Wednesday, February 12, 2014

Above and Beyond (Rejection)


I may not have the power to change worlds with my words, but I have the power to change someone’s mood, and that’s all I’ve ever really wanted to do. I’ve been writing, albeit obviously unprofessionally since 1998. I am well aware of where I lack certain skills. Just the same, I am cognizant of what I do best.

While what follows may sound bitter and aggressive to some, I’ve written this to remind myself and others not to give up. No matter the opposition, or what you’ve set out to do, keep taking NO for an answer until you can’t anymore, and then do it some more anyway. I could sit here and tell you that it will all work out in the end, but I can’t lie to you anymore than I can lie to myself. I can say, while it’s not certain that you’ll ‘make it’ in whatever dream you’re trying to pursue, you’re damn sure not going to make it if you give up.

 It may not work out, you may never make a million bucks, or fill Madison Square Garden, or have a million people reading a piece you wrote. The beauty of it is; you don’t have to. Start with 50…20..hell start with 1-just be prepared to be satisfied if that’s all it ever is.

Now ladies and gentlemen, I give you actual responses that I have received in around 6 years of submitting queries to agents, magazines and various other publishing outlets, and my candid responses….Enjoy it for the rant that it is!

Your prose is simply not our style.

Style? What the hell would you know about style? Your publication’s mascot is a duck with bifocals! If you knew anything about style, you’d know that it’s always in flux. I may not be perfekt with my spelling or grammar, but I can tell an story and even create dynamic characters.

Pass, thanks.

Really? You couldn’t even scribble a full sentence about how much my writing skills were lacking, or that my narrative just didn’t flow? I suppose you’re too busy what with your staff of 1 person in your office located on the outskirts of Hicktown, Ohio.

Thank you for your interest in Self Righteous Jack Ass Ltd. However, I do not feel I am the right agent for you.

You’re correct, numerically speaking your annual circulation is less than what I make in a day, and you run a weekly publication. I also wasn’t aware you now predominately print calendars about kittens. Maybe you should update your listing in Writer’s Market?

I appreciate your interest in our agency…

Just. Stop. Right. There. I’ve gotten no less than a hundred of these, I saw the ‘but’ coming by the time my eyes reached appreciate. Is it going to be followed by a saccharin statement about how I should keep trying? Wait, don’t tell me, you don’t need to answer. Well that’s fine of you to care, but I’m never going to stop doing what I love. Also, let’s be clear I have no interest in your agency. My only interest is getting people to read what I’ve written.
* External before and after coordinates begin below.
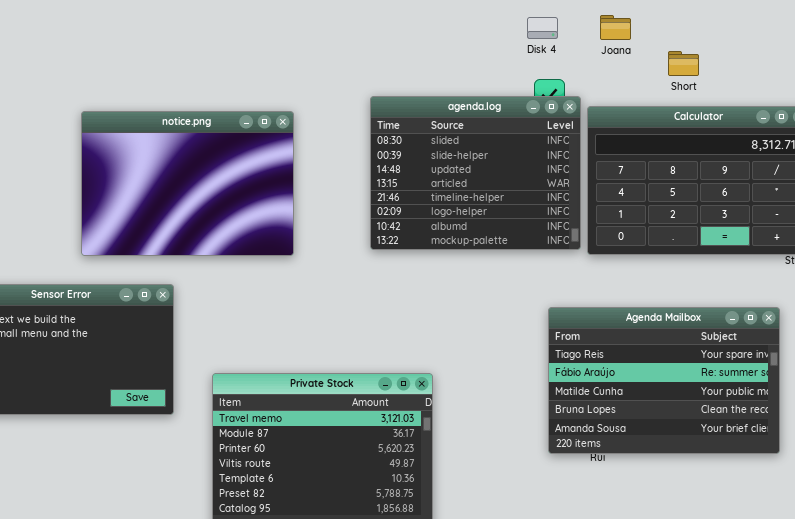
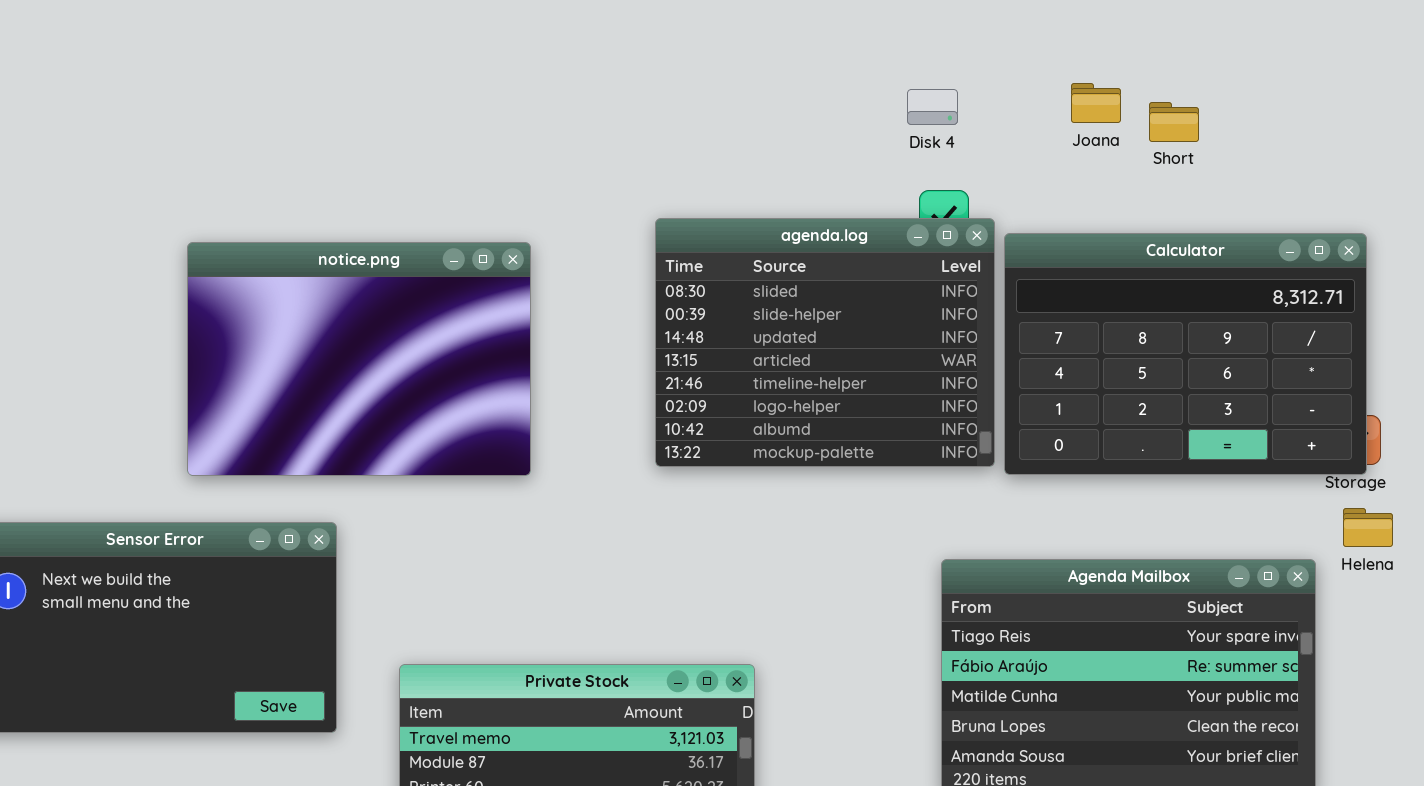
Joana: [600,15,631,40] -> [1071,83,1121,123], moved
Short: [668,51,699,76] -> [1149,102,1199,142], moved

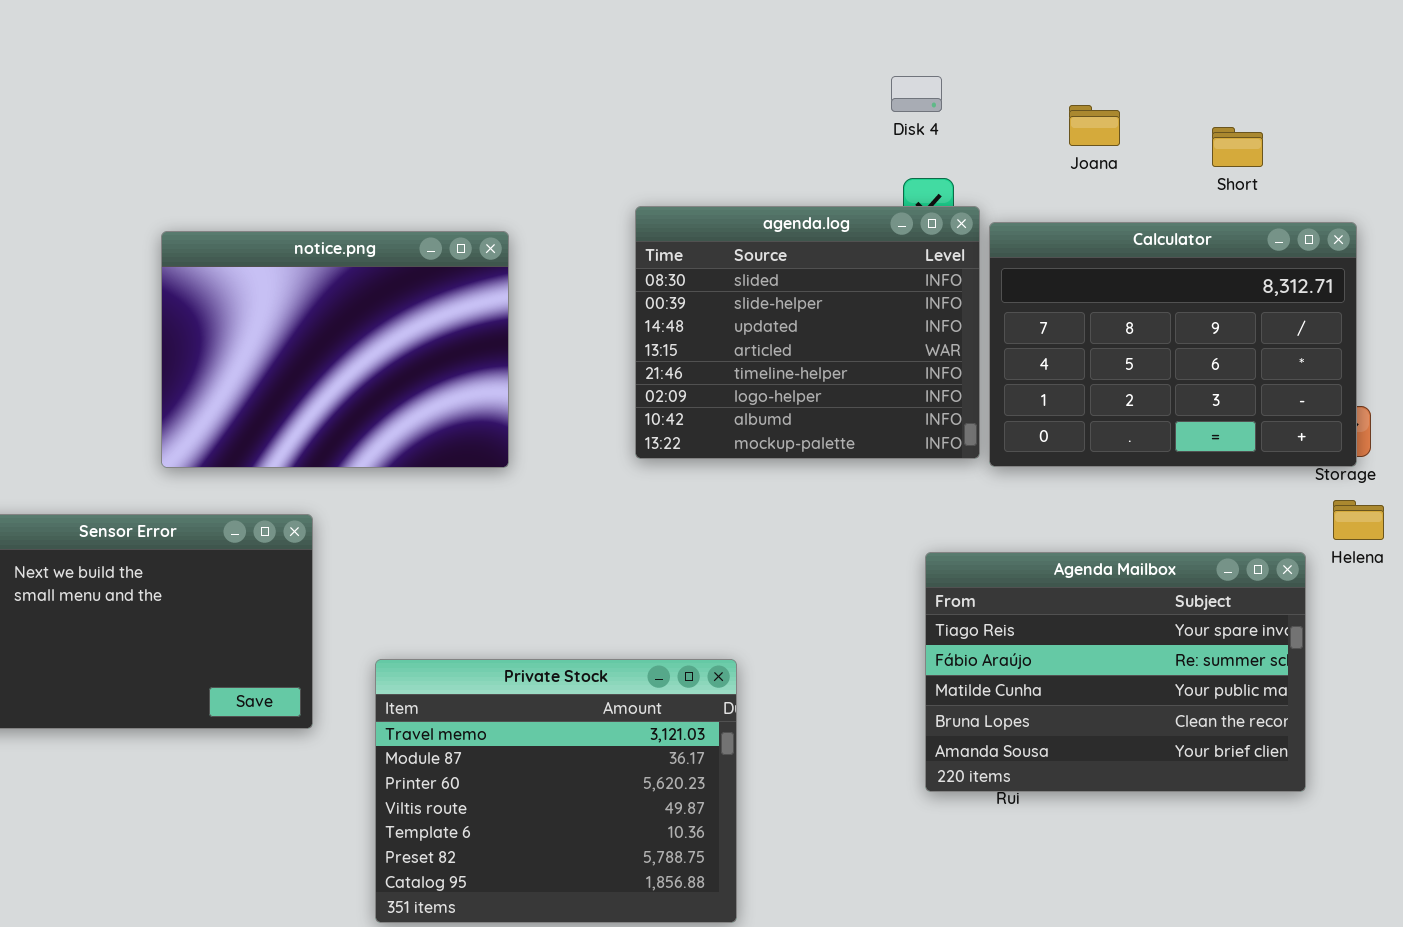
Joana: [1071,83,1121,123] -> [1069,105,1120,146], moved
Short: [1149,102,1199,142] -> [1212,127,1263,167], moved

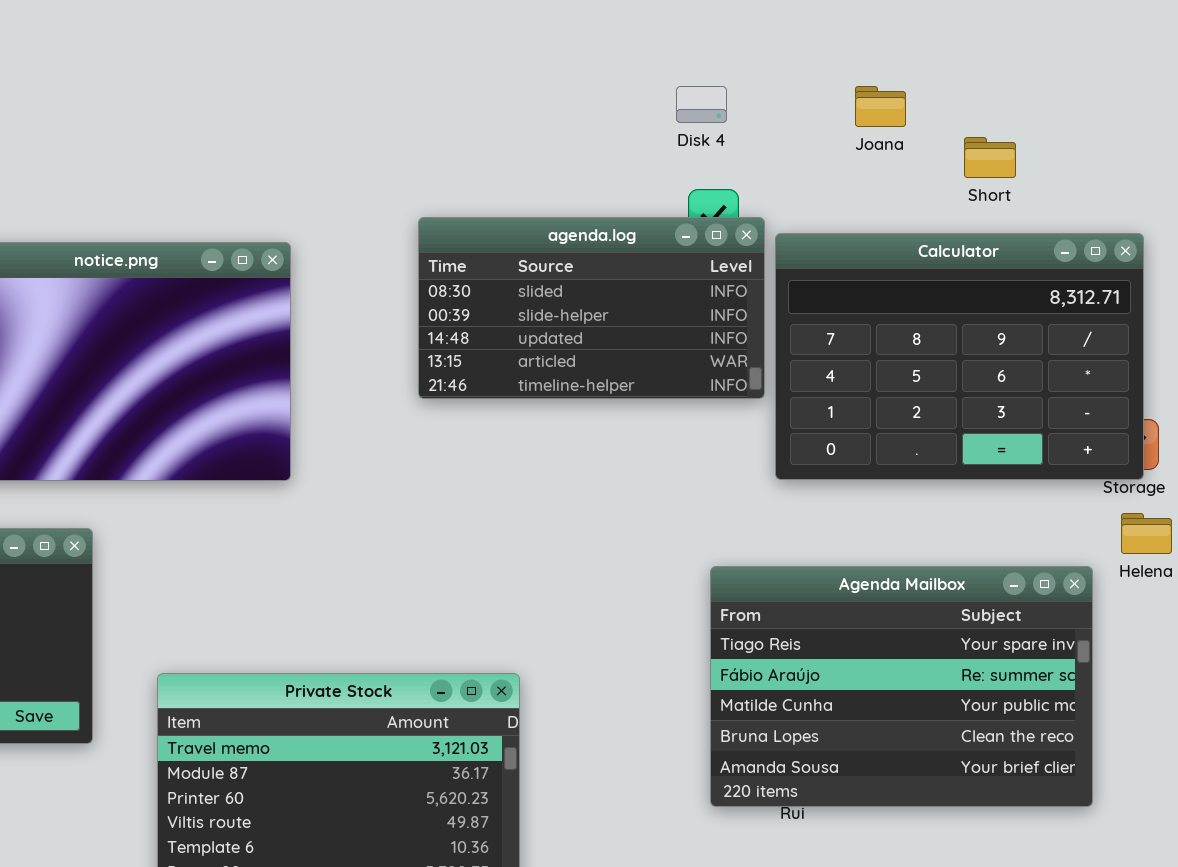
Joana: [1069,105,1120,146] -> [855,86,906,127], moved
Short: [1212,127,1263,167] -> [964,137,1016,178], moved
agenda.log: [635,206,980,459] -> [418,217,765,399], resized

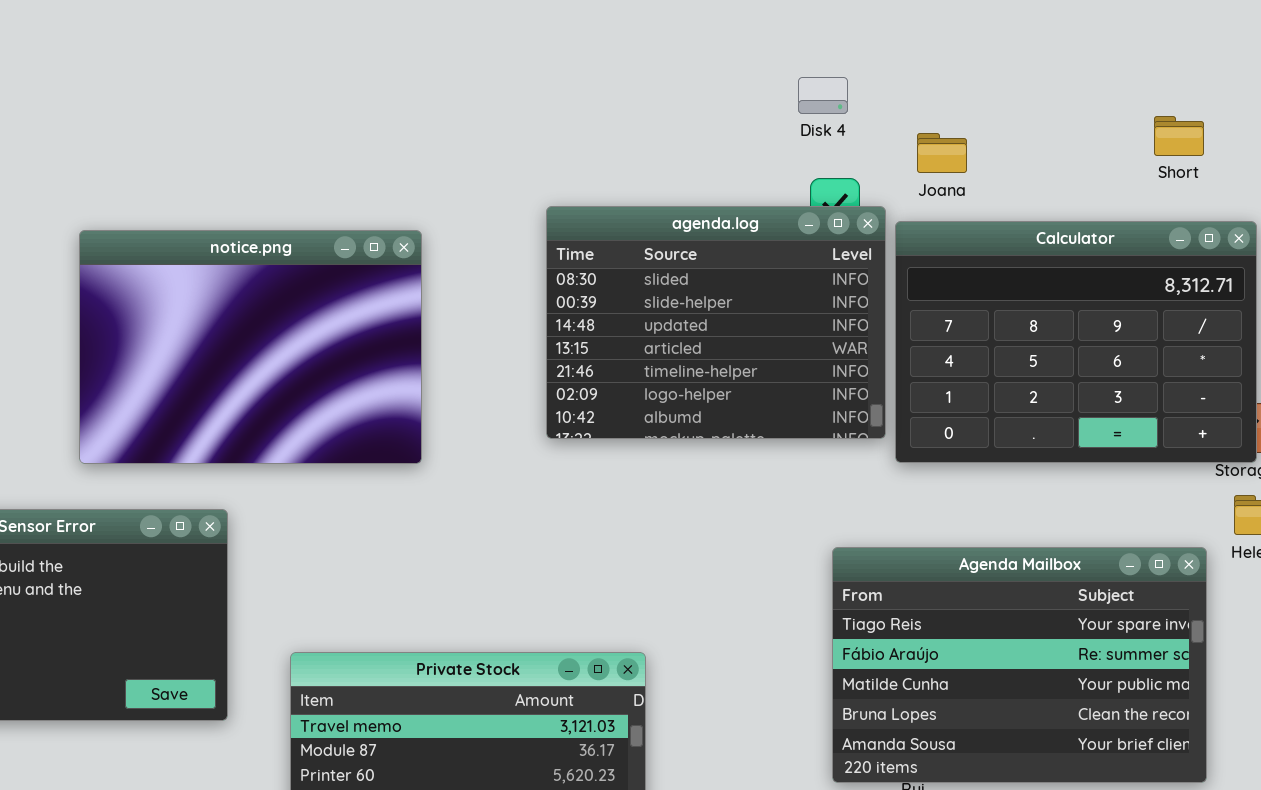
Joana: [855,86,906,127] -> [917,133,967,173], moved
Short: [964,137,1016,178] -> [1154,116,1204,156], moved
agenda.log: [418,217,765,399] -> [546,206,886,439], resized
We’re grateful the opportunity to consider your work for possible representation, but we are afraid we have decided to pass.

Oh hold up, wait a minute, I’ve seen this one before too. Well I’ll tell you right now you are right on both counts, because you should be grateful and afraid. You want to pass on me? I’m going to count myself lucky because within a few months odds are you'll probably be out of business.

We are closed for submissions from February 10th-January 19th. We appreciate your interest and hope to hear from you next year!

Why even bother?

It just doesn’t fit with us, sorry!

Humble in defeat, but as far as being gracious in victory that’s not going to happen. I’ve got a shoebox full of rejection letters and if and when success finally finds me I can’t wait to get crackin’. I’m going to tell off all of you starting from the beginning. Names, agencies and phone numbers of everyone who opted to pass. I’ll sit and I’ll wait for them to express their condolences. All the ones who replied but especially those who didn’t.

Have you ever considered writing young adult? Your style is more suited to their way of life.

I hate being told what to do, or how I should write. It’s not about writing to a formula. It’s about what’s on my mind, what’s inside that needs to be set across the page in black and white, grit and effort. It doesn’t always come easily, but it’s always there. If I don’t say it I feel like no one can, or will. You’ll never convince me that there’s not at least 1 person out there that can benefit from it.  I don’t write to make a buck and I sure as fuck don’t write to sellout.

We regret to inform you…

I’m still here and I’m not going anywhere.